Öræfajökull is one of those infrequent erupters. It is Iceland’s tallest volcano, and is the fourth tallest stratovolcano in Europe (after Elbrus, Etna, and Beerenberg). The name gives an indication of its nature: Jökull means glacier. The mountain itself has no single name (the original name was Hnappafel), only its ice cover does. This is a wild land with a glacier that towers over its mountain.

After the settlement of Iceland, the fertile plains on the southwest of Öræfajökull were called Litla-Hérað and although isolated, the area was densely populated with twenty or more farms and several churches. (The name ‘Hérað’ was used for a wealthy parish, so Litla-Hérað was a ‘small major parish’.) On the southeast side of Öræfajökull was Breiðamörk, also well-off, where around 900 AD, the settler Þórður Illugi built a farm at Fjall. The farm did well, acquired a church (or the church acquired the farmstead – both happened at times), and a large number of other farmsteads came. At that time the glaciers were much smaller than they are now, and between the glaciers and the coast was a prairie-like landscape with lush grass, copses of trees, and rivers. It must have seemed like heaven.

And than the disaster of 1362 struck. Afterwards, the land was left empty for over 40 years. When people returned, they called it ‘Öræfi’, meaning wilderness. The glacier took its name from this. Today, the fluvial sand desert of Skeiðarársandur borders where once the paradise of Litla-Hérað was.

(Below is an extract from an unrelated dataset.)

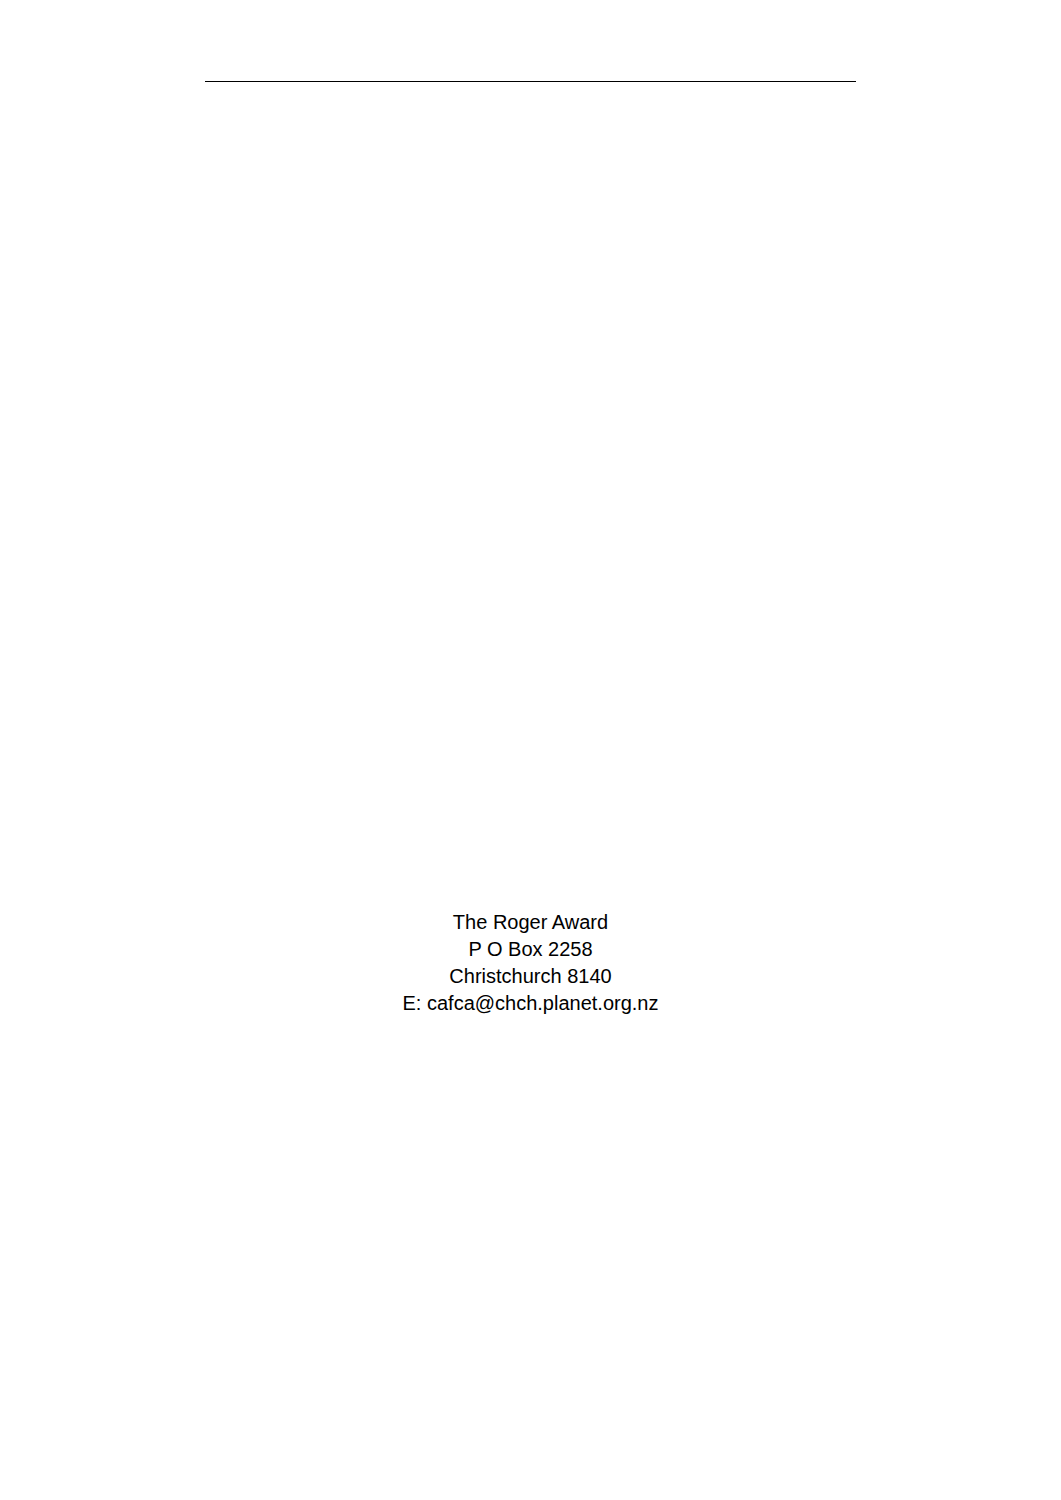The Roger Award
P O Box 2258
Christchurch 8140
E: cafca@chch.planet.org.nz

Öræfajökull in the autumn, showing the clear outlines of the caldera at the top of the stratovolcano and the outlet glaciers extending from it. On the far side of Öræfajökull is Breiðamerkurjökull. Source:Helgi Björnsson, The Glaciers of Iceland, published in 2017

The mountain

The glacier-covered mountain of Öræfajökull dominates the skyline here. Its caldera, 14 km2 in areas, is filled with ice, 550 meter deep. Around the caldera rim are the individual peaks of the volcano: Hvannadalshnúkur , Rótarfjallshnúkur , the twin peaks of Hnappar, Sveinstindur and Sveinsgnípa. Hvannadalshnúkur is the tallest, at 2110 meter, and is the highest mountain in Iceland (albeit by a margin of only ten meter). The mountain is 20 km across at its base near sea level, making it rather steep. A quarter of its base area is covered by the glacier. The volume of the mountain is around 370 km3, which makes it the largest volcano in Iceland by volume as well as height.

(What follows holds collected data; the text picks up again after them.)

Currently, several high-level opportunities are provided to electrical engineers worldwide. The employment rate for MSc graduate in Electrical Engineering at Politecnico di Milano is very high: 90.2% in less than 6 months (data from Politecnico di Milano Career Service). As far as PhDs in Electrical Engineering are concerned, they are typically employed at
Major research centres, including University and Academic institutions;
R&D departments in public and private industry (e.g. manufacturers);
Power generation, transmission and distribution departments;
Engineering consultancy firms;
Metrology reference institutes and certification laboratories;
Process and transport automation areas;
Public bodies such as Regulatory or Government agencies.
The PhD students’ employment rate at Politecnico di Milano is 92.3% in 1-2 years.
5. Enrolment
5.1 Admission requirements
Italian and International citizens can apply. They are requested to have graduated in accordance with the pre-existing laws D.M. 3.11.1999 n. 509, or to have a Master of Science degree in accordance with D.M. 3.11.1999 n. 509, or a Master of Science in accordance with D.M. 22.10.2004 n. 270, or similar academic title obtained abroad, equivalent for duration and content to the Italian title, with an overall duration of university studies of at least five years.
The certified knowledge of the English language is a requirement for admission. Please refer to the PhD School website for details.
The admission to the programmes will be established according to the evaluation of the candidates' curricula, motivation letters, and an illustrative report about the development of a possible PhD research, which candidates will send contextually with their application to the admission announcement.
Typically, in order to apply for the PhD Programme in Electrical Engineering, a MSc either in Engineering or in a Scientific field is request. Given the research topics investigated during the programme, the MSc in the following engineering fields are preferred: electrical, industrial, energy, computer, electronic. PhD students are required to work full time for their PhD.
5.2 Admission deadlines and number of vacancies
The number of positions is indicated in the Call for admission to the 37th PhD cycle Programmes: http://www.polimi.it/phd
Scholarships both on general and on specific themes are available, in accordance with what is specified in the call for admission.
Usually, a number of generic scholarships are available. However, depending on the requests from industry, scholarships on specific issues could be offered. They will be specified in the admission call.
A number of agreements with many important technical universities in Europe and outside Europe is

Öræfajökull has another claim to fame: it has Iceland’s highest amount of snowfall. Each year, over 10 meter of snow accumulates at the summit. The glacier did not get there by accident! The rain in Iceland comes mainly from the south (the north is drier), and Öræfajökull is close to the sea – it captures quite a lot of it. At sea level the weather is not quite as wet, and there the climate is mild – for Iceland!

The current mountain formed when two older, adjacent volcanoes merged. This was during the ice ages, when the glaciers hemmed in the eruptions. They kept the lava close to the eruption sites, and forced the mountain to build upward rather than outward. This is why the mountain is both tall and steep: it was made that way by the containing ice.

1362

The largest explosive eruption in Iceland since the settlement occurred with little warning. Whether the mountain was known to be volcanic is not known, but it had been quiet ever since the settlement. The explosion in 1362 blew out 2.5 km3 of rock, or 10 km3 of tephra. Of this, 2km3 fell on land, mainly on the southeast of the country. The western parts of Iceland were protected by the westerly wind of the day of the eruption. The debris caused damage 70 km away, but the wind blew a lot of the tephra out over the ocean. Six jökulhlaups came out from the various glacial outlets, mostly to the southwest. The Litla-Hérað region never fully recovered its vegetation: the debris from the eruption is still evident in many places. It is among the least recognized volcanic disasters of the last millennium.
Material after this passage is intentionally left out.